Task statement
Return the data word for word, starting at the line that contains "Toggle navigation" and ending at the line that contains "derivados de la lesión.". Leave the pictures out.

........

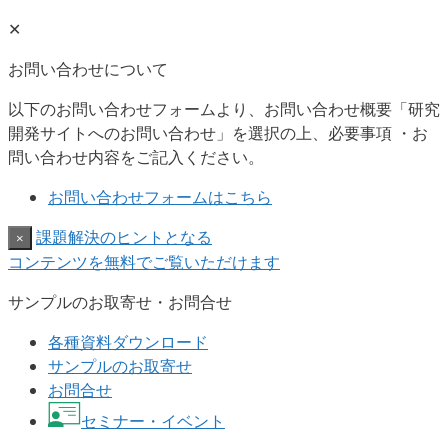
✕
お問い合わせについて
以下のお問い合わせフォームより、お問い合わせ概要「研究
開発サイトへのお問い合わせ」を選択の上、必要事項 ・お
問い合わせ内容をご記入ください。
お問い合わせフォームはこちら
課題解決のヒントとなる
×
コンテンツを無料でご覧いただけます
サンプルのお取寄せ・お問合せ
各種資料ダウンロード
サンプルのお取寄せ
お問合せ
セミナー・イベント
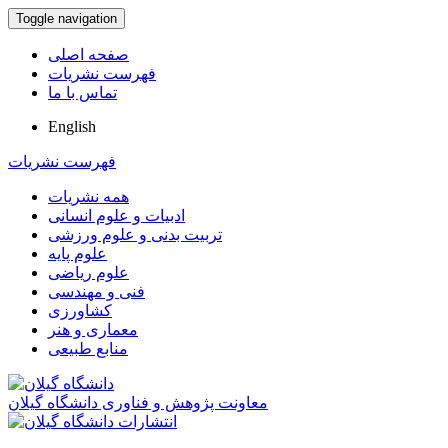
Toggle navigation
صفحه اصلی
فهرست نشریات
تماس با ما
English
فهرست نشریات
همه نشریات
ادبیات و علوم انسانی
تربیت بدنی و علوم ورزشی
علوم پایه
علوم ریاضی
فنی و مهندسی
کشاورزی
معماری و هنر
منابع طبیعی
معاونت پژوهش و فناوری دانشگاه گیلان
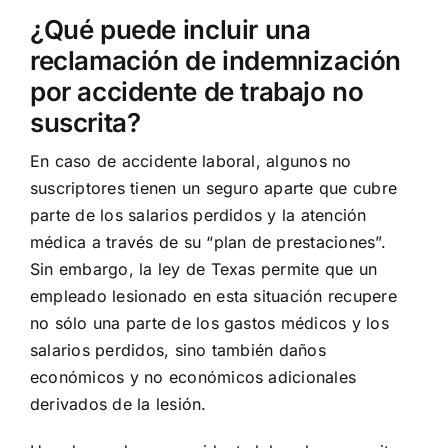
¿Qué puede incluir una
reclamación de indemnización
por accidente de trabajo no
suscrita?
En caso de accidente laboral, algunos no
suscriptores tienen un seguro aparte que cubre
parte de los salarios perdidos y la atención
médica a través de su “plan de prestaciones”.
Sin embargo, la ley de Texas permite que un
empleado lesionado en esta situación recupere
no sólo una parte de los gastos médicos y los
salarios perdidos, sino también daños
económicos y no económicos adicionales
derivados de la lesión.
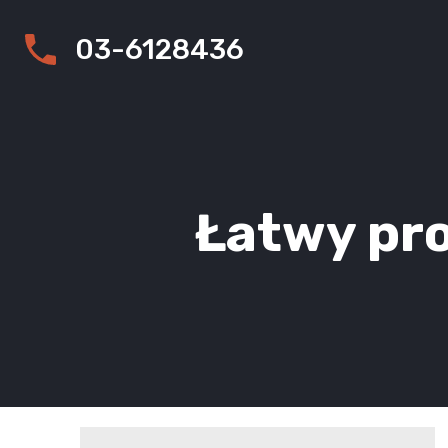
03-6128436
Łatwy pro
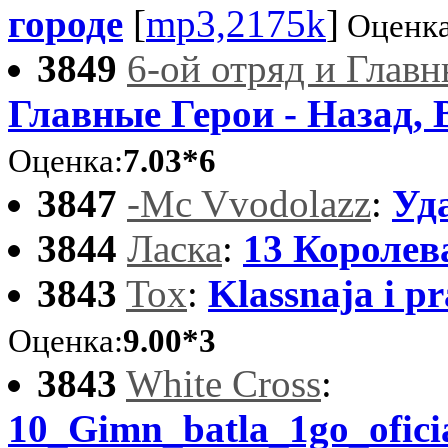
городе
[
mp3,2175k
]
Оценка
3849
6-ой отряд и Глав
Главные Герои - Назад, 
Оценка:
7.03*6
3847
-Mc Vvodolazz
:
Уд
3844
Ласка
:
13 Королев
3843
Tox
:
Klassnaja i p
Оценка:
9.00*3
3843
White Cross
:
10_Gimn_batla_1go_ofici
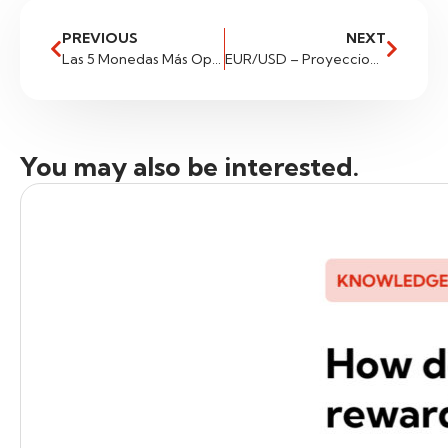
PREVIOUS
NEXT
Las 5 Monedas Más Operadas en el Mundo
EUR/USD – Proyecciones para 2024
You may also be interested.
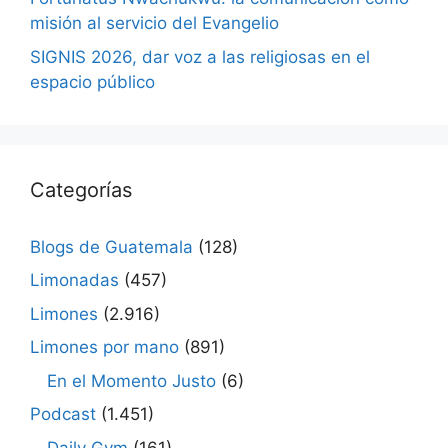
misión al servicio del Evangelio
SIGNIS 2026, dar voz a las religiosas en el
espacio público
Categorías
Blogs de Guatemala
(128)
Limonadas
(457)
Limones
(2.916)
Limones por mano
(891)
En el Momento Justo
(6)
Podcast
(1.451)
Daily Gym
(161)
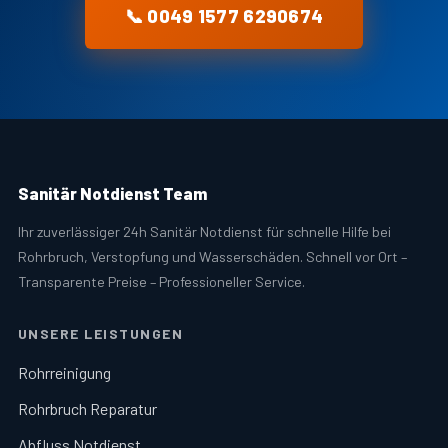
📞 0049 1577 6290674
Sanitär Notdienst Team
Ihr zuverlässiger 24h Sanitär Notdienst für schnelle Hilfe bei
Rohrbruch, Verstopfung und Wasserschäden. Schnell vor Ort –
Transparente Preise – Professioneller Service.
UNSERE LEISTUNGEN
Rohrreinigung
Rohrbruch Reparatur
Abfluss Notdienst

........

Written answer
Toggle navigation
صفحه اصلی
فهرست نشریات
تماس با ما
English
فهرست نشریات
همه نشریات
ادبیات و علوم انسانی
تربیت بدنی و علوم ورزشی
علوم پایه
علوم ریاضی
فنی و مهندسی
کشاورزی
معماری و هنر
منابع طبیعی
معاونت پژوهش و فناوری دانشگاه گیلان
¿Qué puede incluir una
reclamación de indemnización
por accidente de trabajo no
suscrita?
En caso de accidente laboral, algunos no
suscriptores tienen un seguro aparte que cubre
parte de los salarios perdidos y la atención
médica a través de su “plan de prestaciones”.
Sin embargo, la ley de Texas permite que un
empleado lesionado en esta situación recupere
no sólo una parte de los gastos médicos y los
salarios perdidos, sino también daños
económicos y no económicos adicionales
derivados de la lesión.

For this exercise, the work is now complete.